I have a 1gb csv file. The file has about 10000000(10 Mil) rows. I need to iterate through the rows to get the max of a few selected rows(based on a condition). The issue is reading the csv file.
I use the Pandas package for Python. The read_csv() function throws the MemoryError while reading the csv file. 1) I have tried to split the file into chunks and read them, Now, the concat() function has a memory issue.
tp = pd.read_csv('capture2.csv', iterator=True, chunksize=10000, dtype={'timestamp': float, 'vdd_io_soc_i': float, 'vdd_io_soc_v': float, 'vdd_io_plat_i': float, 'vdd_io_plat_v': float, 'vdd_ext_flash_i': float, 'vdd_ext_flash_v': float, 'vsys_i vsys_v': float, 'vdd_aon_dig_i': float, 'vdd_aon_dig_v': float, 'vdd_soc_1v8_i': float, 'vdd_soc_1v8_v': float})
df = pd.concat(tp,ignore_index=True)
I have used the dtype to reduce memory hog, still there is no improvement.

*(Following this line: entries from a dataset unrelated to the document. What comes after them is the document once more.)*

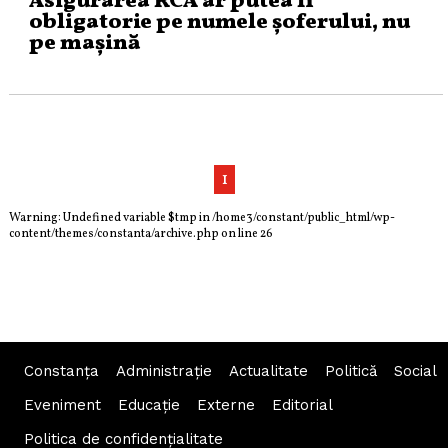
Asigurarea RCA ar putea fi
obligatorie pe numele șoferului, nu
pe mașină
1
Warning
: Undefined variable $tmp in
/home3/constant/public_html/wp-
content/themes/constanta/archive.php
on line
26
Constanța
Administraţie
Actualitate
Politică
Social
Eveniment
Educaţie
Externe
Editorial
Politica de confidențialitate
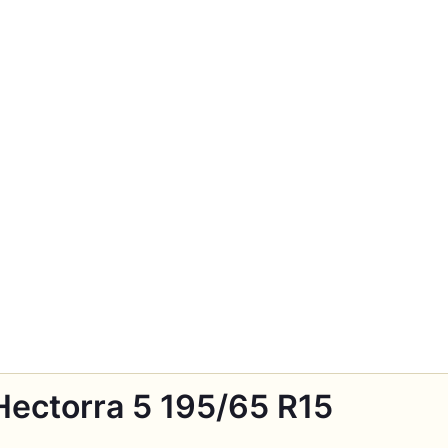
Hectorra 5 195/65 R15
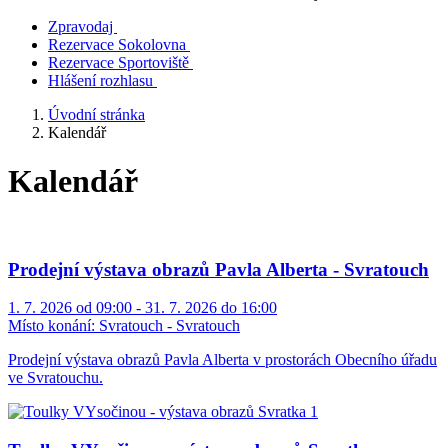
Zpravodaj
Rezervace Sokolovna
Rezervace Sportoviště
Hlášení rozhlasu
Úvodní stránka
Kalendář
Kalendář
Prodejní výstava obrazů Pavla Alberta - Svratouch
1. 7. 2026 od 09:00 - 31. 7. 2026 do 16:00
Místo konání:
Svratouch - Svratouch
Prodejní výstava obrazů Pavla Alberta v prostorách Obecního úřadu
ve Svratouchu.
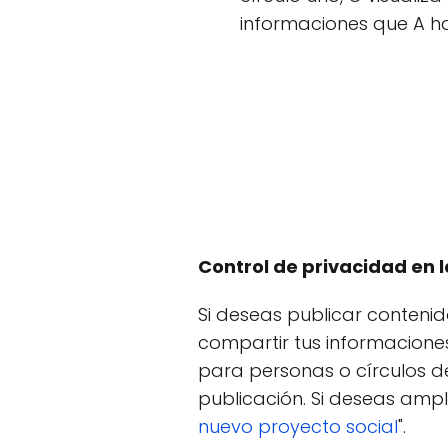
informaciones que A ha
Control de privacidad en l
Si deseas publicar contenid
compartir tus informaciones
para personas o círculos d
publicación. Si deseas ampl
nuevo proyecto social
".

Based on multiple blog posts. I have updated numpy, pandas all of them to the latest version. Still no luck.
It would be great if anyone has a solution to this issue.
Please note:
I have a 64bit operating system(Windows 7)
I am running Python 2.7.10 (default, May 23 2015, 09:40:32) [MSC v.1500 32 bit]
I have 4GB Ram.
Numpy latest (pip installer says latest version installed)
Pandas Latest.(pip installer says latest version installed)